El ministro de Economía, Luis Caputo, defendió el programa económico de
Javier Milei e intentó no elevar las expectativas sobre una mejora rápida. “Argentina no va a ser Suiza en un año”, admitió, para luego detallar que la recuperación social llevará tiempo y que “dentro de dos años aún va a haber gente que no va a llegar a fin de mes”.
Al retirarse de la convención libertaria “Vientos de Cambio”, el funcionario sostuvo que la prioridad es reducir progresivamente la cantidad de personas que no logran cubrir sus gastos, aunque reconoció las limitaciones de la gestión:
“Yo no puedo hacer magia, tengo que lograr que cada vez esos argentinos que no llegan a fin de mes sean menos". También aseguró que la pobreza “bajó a la mitad” y cuestionó que esos indicadores no sean reconocidos.
En la misma línea, Caputo defendió nuevamente el rumbo oficial frente a la crítica situación que todavía atraviesan trabajadores, comerciantes y emprendedores, y comparó la situación argentina con la de otros países: “En Estados Unidos también hay gente que no llega a fin de mes”. Pese a las dificultades, sostuvo que desde el Ejecutivo están "seguros de que este es el camino correcto".
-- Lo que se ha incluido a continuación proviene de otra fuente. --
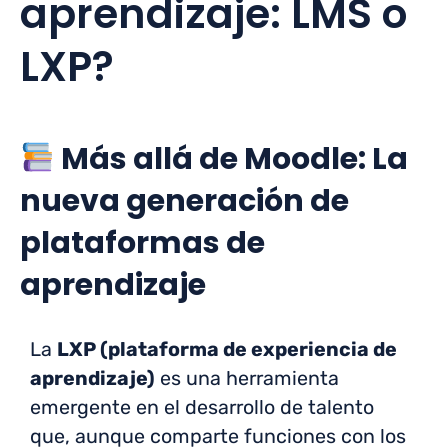
aprendizaje: LMS o
LXP?
Más allá de Moodle: La
nueva generación de
plataformas de
aprendizaje
La
LXP (plataforma de experiencia de
aprendizaje)
es una herramienta
emergente en el desarrollo de talento
que, aunque comparte funciones con los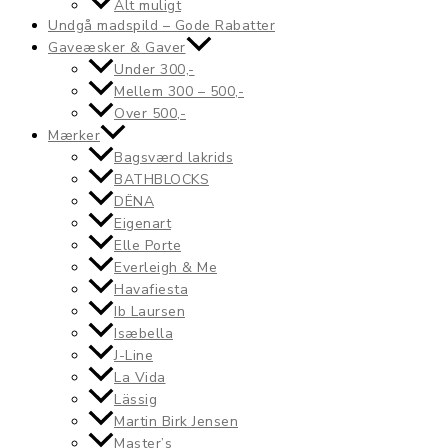
Alt muligt
Undgå madspild – Gode Rabatter
Gaveæsker & Gaver
Under 300,-
Mellem 300 – 500,-
Over 500,-
Mærker
Bagsværd lakrids
BATHBLOCKS
DËNA
Eigenart
Elle Porte
Everleigh & Me
Havafiesta
Ib Laursen
Isæbella
J-Line
La Vida
Lässig
Martin Birk Jensen
Master’s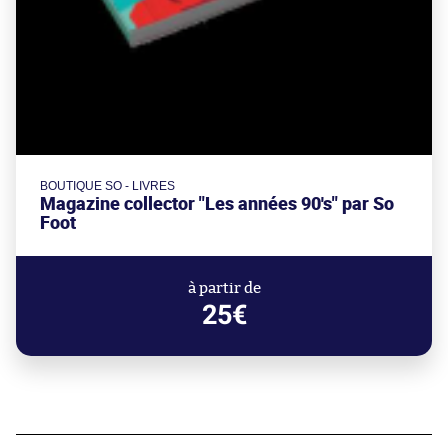
BOUTIQUE SO - LIVRES
Magazine collector "Les années 90's" par So
Foot
à partir de
25€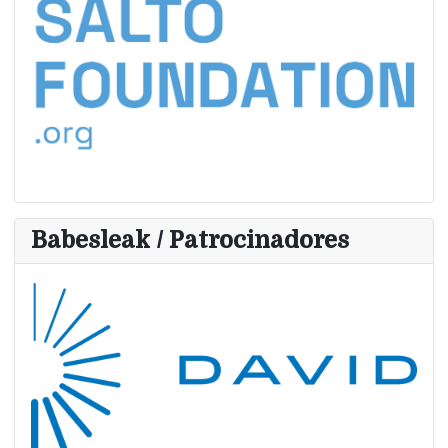
Babesleak / Patrocinadores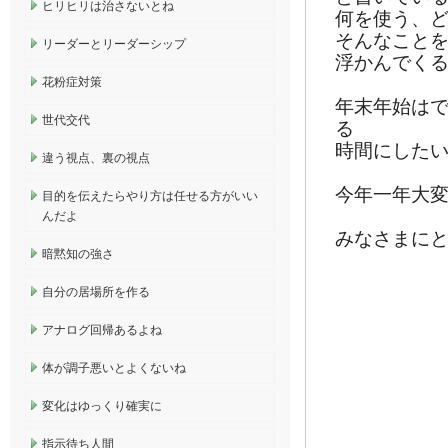
ヒリヒリは治さないとね
何を使う、
そんなこと
リーダーとリーダーシップ
浮かんでく
花粉症対策
年末年始は
世代交代
る
時間にした
違う視点、裏の視点
今年一年大
目的を伝えたらやり方は任せる方がいい
んだよ
みなさまにと
暗黙知の強さ
自分の居場所を作る
アナログ回帰あるよね
体が調子悪いとよくないね
変化はゆっくり確実に
指示待ち人間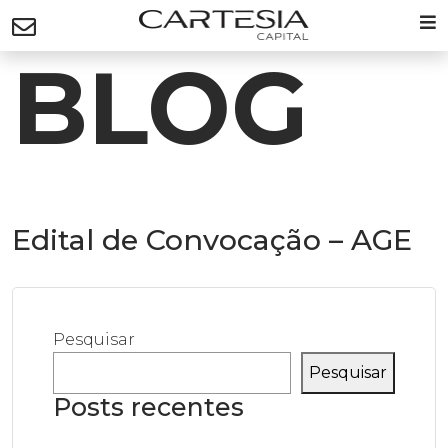
BLOG
Edital de Convocação – AGE
Pesquisar
Pesquisar
Posts recentes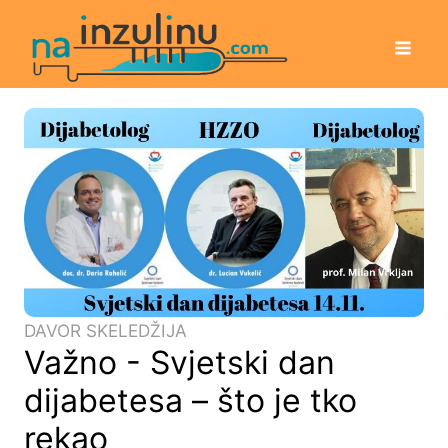
DAVOR SKELEDŽIJA
Važno - Svjetski dan
dijabetesa – što je tko
rekao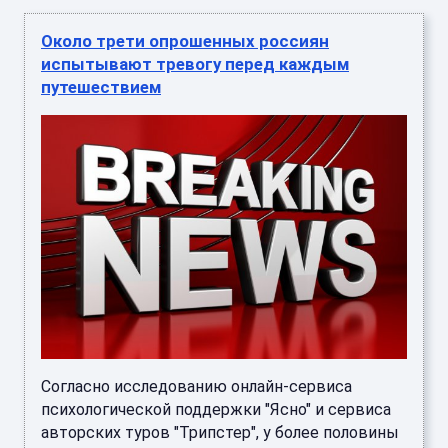
Около трети опрошенных россиян
испытывают тревогу перед каждым
путешествием
Согласно исследованию онлайн-сервиса
психологической поддержки "Ясно" и сервиса
авторских туров "Трипстер", у более половины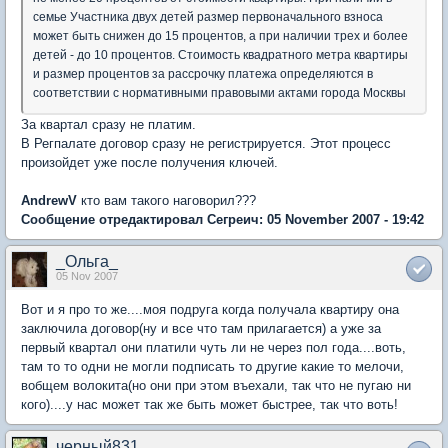
семье Участника двух детей размер первоначального взноса
может быть снижен до 15 процентов, а при наличии трех и более
детей - до 10 процентов. Стоимость квадратного метра квартиры
и размер процентов за рассрочку платежа определяются в
соответствии с нормативными правовыми актами города Москвы
За квартал сразу не платим.
В Регпалате договор сразу не регистрируется. Этот процесс
произойдет уже после получения ключей.
AndrewV
кто вам такого наговорил???
Сообщение отредактировал Сегреич: 05 November 2007 - 19:42
_Ольга_
05 Nov 2007
Вот и я про то же....моя подруга когда получала квартиру она
заключила договор(ну и все что там прилагается) а уже за
первый квартал они платили чуть ли не через пол года....воть,
там то то одни не могли подписать то другие какие то мелочи,
вобщем волокита(но они при этом въехали, так что не пугаю ни
кого)....у нас может так же быть может быстрее, так что воть!
черный831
El titular del Palacio de Hacienda también reivindicó la apertura económica y la integración comercial como parte del modelo oficial: “Si no nos adaptamos al mundo, cerremos las fronteras. Argentina no tiene opción de no conectarse al mundo”. Luego, criticó otra vez el modelo de las anteriores administraciones.
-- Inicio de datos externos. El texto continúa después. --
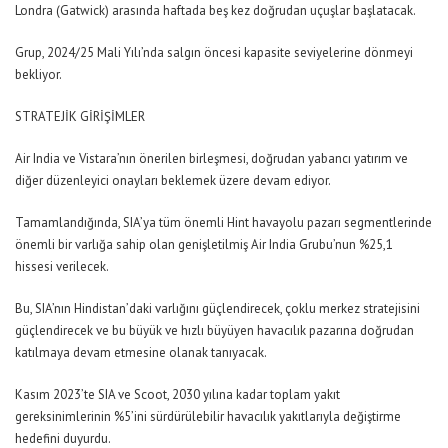
Londra (Gatwick) arasında haftada beş kez doğrudan uçuşlar başlatacak.
Grup, 2024/25 Mali Yılı’nda salgın öncesi kapasite seviyelerine dönmeyi
bekliyor.
STRATEJİK GİRİŞİMLER
Air India ve Vistara’nın önerilen birleşmesi, doğrudan yabancı yatırım ve
diğer düzenleyici onayları beklemek üzere devam ediyor.
Tamamlandığında, SIA’ya tüm önemli Hint havayolu pazarı segmentlerinde
önemli bir varlığa sahip olan genişletilmiş Air India Grubu’nun %25,1
hissesi verilecek.
Bu, SIA’nın Hindistan’daki varlığını güçlendirecek, çoklu merkez stratejisini
güçlendirecek ve bu büyük ve hızlı büyüyen havacılık pazarına doğrudan
katılmaya devam etmesine olanak tanıyacak.
Kasım 2023’te SIA ve Scoot, 2030 yılına kadar toplam yakıt
gereksinimlerinin %5’ini sürdürülebilir havacılık yakıtlarıyla değiştirme
hedefini duyurdu.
Además, durante su exposición Caputo respondió a las demandas de la Unión Industrial Argentina (UIA) por la apertura comercial y defendió su posición frente a los empresarios. Consideró “inmoral e injusto” mantener un esquema de protección que, según planteó, llevaba a los consumidores a pagar productos entre dos y diez veces más caros que en países vecinos, y afirmó: “Como ministro de Economía me toca defender los intereses de los 48 millones de los argentinos, no de un empresario en particular”.
“Lo importante es la perseverancia. Si no nos desviamos del camino, de acá a los próximos 20 años esto va a ser otro país”, insistió al final de sus declaraciones bajo la lógica de "paciencia" que suele pedir el Gobierno.